Rituals were performed to protect the cattle, crops and people, and to encourage growth.
Special bonfireswere kindled, and their flames, smoke and ashes were deemed to have protective powers. The people and their cattle would walk around the bonfire, or between two bonfires, and sometimes leap over the flames or embers. All household fires would be doused and then re-lit from the Beltane bonfire. These gatherings would be accompanied by a feast, and some of the food and drink would be offered to the aos sí (spirits). Doors, windows, byres and the cattle themselves would be decorated with yellow May flowers, perhaps because they evoked fire.
In some parts of Ireland, people would make a May Bush: a thorn bush decorated with flowers, ribbons and bright shells. Holy wells were also visited, while Beltane dew was thought to bring beauty and maintain youthfulness.
All hearth fires and candles would be doused before the bonfire was lit, generally on a mountain or hill.
In the 19th century, the ritual of driving cattle between two fires was still practised across most of Ireland and in parts of Scotland.

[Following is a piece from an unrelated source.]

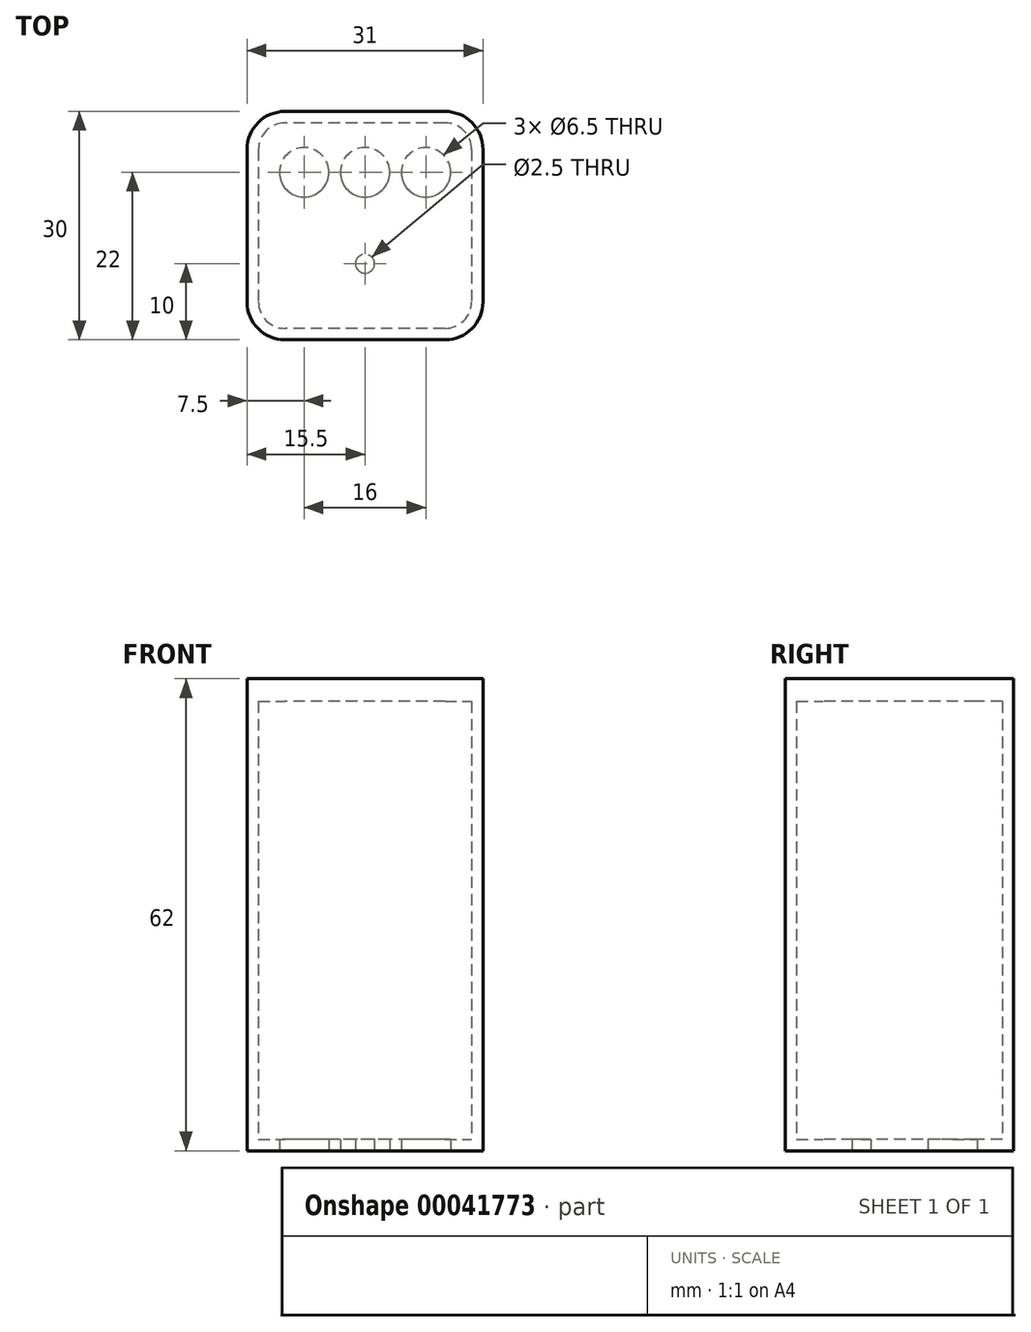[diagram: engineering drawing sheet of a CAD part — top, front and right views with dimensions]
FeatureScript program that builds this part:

Sometimes the cattle would be driven “around” a bonfire or be made to leap over flames or embers. The people themselves would do likewise.

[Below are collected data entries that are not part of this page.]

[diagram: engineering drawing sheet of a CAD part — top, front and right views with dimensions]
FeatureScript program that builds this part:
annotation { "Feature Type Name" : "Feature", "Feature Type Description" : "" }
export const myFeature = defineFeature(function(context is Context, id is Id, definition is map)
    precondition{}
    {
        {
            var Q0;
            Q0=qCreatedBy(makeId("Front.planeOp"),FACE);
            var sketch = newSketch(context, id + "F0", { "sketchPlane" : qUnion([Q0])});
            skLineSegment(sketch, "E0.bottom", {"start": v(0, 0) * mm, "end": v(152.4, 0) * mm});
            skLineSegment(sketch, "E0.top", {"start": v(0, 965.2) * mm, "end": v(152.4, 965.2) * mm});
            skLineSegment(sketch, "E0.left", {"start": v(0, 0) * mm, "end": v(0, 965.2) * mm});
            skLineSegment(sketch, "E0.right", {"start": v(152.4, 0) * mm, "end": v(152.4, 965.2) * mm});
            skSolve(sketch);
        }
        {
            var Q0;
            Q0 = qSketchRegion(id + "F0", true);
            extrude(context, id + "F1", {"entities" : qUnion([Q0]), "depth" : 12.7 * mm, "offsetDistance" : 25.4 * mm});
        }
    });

In the Isle of Man, people ensured that the smoke blew over them and their cattle.
When the bonfire had died down, people would daub themselves with its ashes and sprinkle it over their crops and livestock. Burning torches from the bonfire would be taken home, where they would be carried around the house or boundary of the farmstead and would be used to re-light the hearth.
From these rituals, it is clear that the fire was seen as having protective powers. As a matter of fact bonfires were meant to mimic the Sun and to “ensure a needful supply of sunshine for men, animals, and plants”, but they were also meant to symbolically “burn up and destroy all harmful influences”.
Food was also cooked at the bonfire and there were rituals involving it. Everyone present would take an oatmeal cake, called the bannoch Bealltainn or “Beltane bannock”. A bit of it was offered to the spirits to protect their livestock (one bit to protect the horses, one bit to protect the sheep, and so forth) and a bit was offered to each of the animals that might harm their livestock (one to the fox, one to the eagle, and so forth). Afterwards, they would drink the caudle.
It is a tall erected wooden pole around which maypole dances take place.
The practice had become increasingly popular throughout the ensuing centuries, with the maypoles becoming “communal symbols” that brought the local community together: even poorer parishes would join up with neighbouring ones in order to obtain and erect one.
As revived, the dance consisted of pairs of boys and girls (or men and women) stand alternately around the base of the pole, each holding the end of a ribbon. They weave in and around each other, boys going one way and girls going the other and the ribbons are woven together around the pole until the merry-makers meet at the base. There are also more complex dances for set numbers of dancers, involving complicated weaves and unweaves.
In some regions, a somewhat different Maypole tradition existed: the carrying of highly decorated sticks. The sticks had hoops or cross-sticks or swags attached, covered with flowers, greenery or artificial materials such as crepe paper. Children would take these hand-held poles to school on May Day morning and prizes may be awarded for the most impressive. This tradition is known as garlanding, and was a central feature of May Day celebrations in central and southern England until the mid-19th century.